There were no issues any more after setting up the cgroup with the limit.

This workaround is anyway a good idea to prevent the nightly processed
from eating up all the caching/buffers which become useless anyway in
the morning, so performance got even better - although the issue is
not fixed with that workaround.
Since other people will be affected sooner or later as well imho,
hopefully you'll figure out a fix soon.

Nevertheless I also ran into a new problem there.
While writing the PID into the tasks-file (echo $$ > ../tasks) or a
direct fputs(getpid(), tasks_fp);
works very well, I also had problems with daemons that I wanted to
start (e.g. a SQL server) from within that cgroup-controlled binary.
This results in the sql server's task kill, since the memory limit is
exceeded.
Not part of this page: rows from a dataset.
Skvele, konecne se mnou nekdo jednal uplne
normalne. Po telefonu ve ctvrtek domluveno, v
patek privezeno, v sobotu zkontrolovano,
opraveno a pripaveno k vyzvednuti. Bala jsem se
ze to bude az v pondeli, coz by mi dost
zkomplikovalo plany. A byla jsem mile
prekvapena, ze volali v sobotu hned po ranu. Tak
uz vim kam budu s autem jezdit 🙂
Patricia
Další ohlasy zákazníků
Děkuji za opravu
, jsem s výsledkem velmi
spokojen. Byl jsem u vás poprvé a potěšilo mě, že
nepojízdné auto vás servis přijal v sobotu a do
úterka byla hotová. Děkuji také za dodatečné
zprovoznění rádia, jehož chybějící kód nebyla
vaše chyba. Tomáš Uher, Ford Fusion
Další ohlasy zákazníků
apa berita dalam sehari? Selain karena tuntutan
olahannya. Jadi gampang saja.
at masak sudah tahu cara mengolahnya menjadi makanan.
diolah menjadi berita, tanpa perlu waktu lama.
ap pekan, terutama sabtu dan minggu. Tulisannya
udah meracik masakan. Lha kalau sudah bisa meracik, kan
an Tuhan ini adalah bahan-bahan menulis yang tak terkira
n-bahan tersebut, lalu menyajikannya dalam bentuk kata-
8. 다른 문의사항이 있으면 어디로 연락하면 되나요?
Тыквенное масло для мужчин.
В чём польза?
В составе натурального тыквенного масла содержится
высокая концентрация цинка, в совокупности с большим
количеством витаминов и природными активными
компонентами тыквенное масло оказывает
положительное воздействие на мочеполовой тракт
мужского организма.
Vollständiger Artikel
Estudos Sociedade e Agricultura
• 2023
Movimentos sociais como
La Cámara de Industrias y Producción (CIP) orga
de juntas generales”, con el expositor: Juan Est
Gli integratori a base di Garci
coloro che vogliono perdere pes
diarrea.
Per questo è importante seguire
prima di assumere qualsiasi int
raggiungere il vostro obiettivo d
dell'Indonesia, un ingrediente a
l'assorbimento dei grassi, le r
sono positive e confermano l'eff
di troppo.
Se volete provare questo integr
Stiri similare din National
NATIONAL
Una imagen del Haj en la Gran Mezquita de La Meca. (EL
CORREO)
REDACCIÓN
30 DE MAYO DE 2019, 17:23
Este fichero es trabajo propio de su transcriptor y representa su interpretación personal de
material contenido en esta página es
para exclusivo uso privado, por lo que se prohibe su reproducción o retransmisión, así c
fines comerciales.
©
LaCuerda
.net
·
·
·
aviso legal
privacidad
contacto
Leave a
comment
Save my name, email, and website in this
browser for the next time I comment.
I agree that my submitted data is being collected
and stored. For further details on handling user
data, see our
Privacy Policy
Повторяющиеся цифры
I would not like to set the memory.limit_in_bytes to
something that huge, such as 30G to make sure, I'd rather just use a
wrapper script to handle this, for example:
1) the cgroup-controlled instance starts the wrapper script
2) which excludes itself from the tasks-PID-list (hence the wrapper
script it is not controlled any more)
3) it starts or does whatever necessary that should continue normally
without the memory restriction

Currently I fail to manage this, since I do not know how to do step 2.
echo $PID > tasks writes into it and adds the PID, but how would one
remove the wrapper script's PID from there?
I came up with: cat /cgpath/A/tasks | sed "/$$/d" | cat >
/cgpath/A/tasks ..which results in a list without the current PID,
however, it fails to write to tasks with cat: write error: Invalid
argument, since this is not a regular file.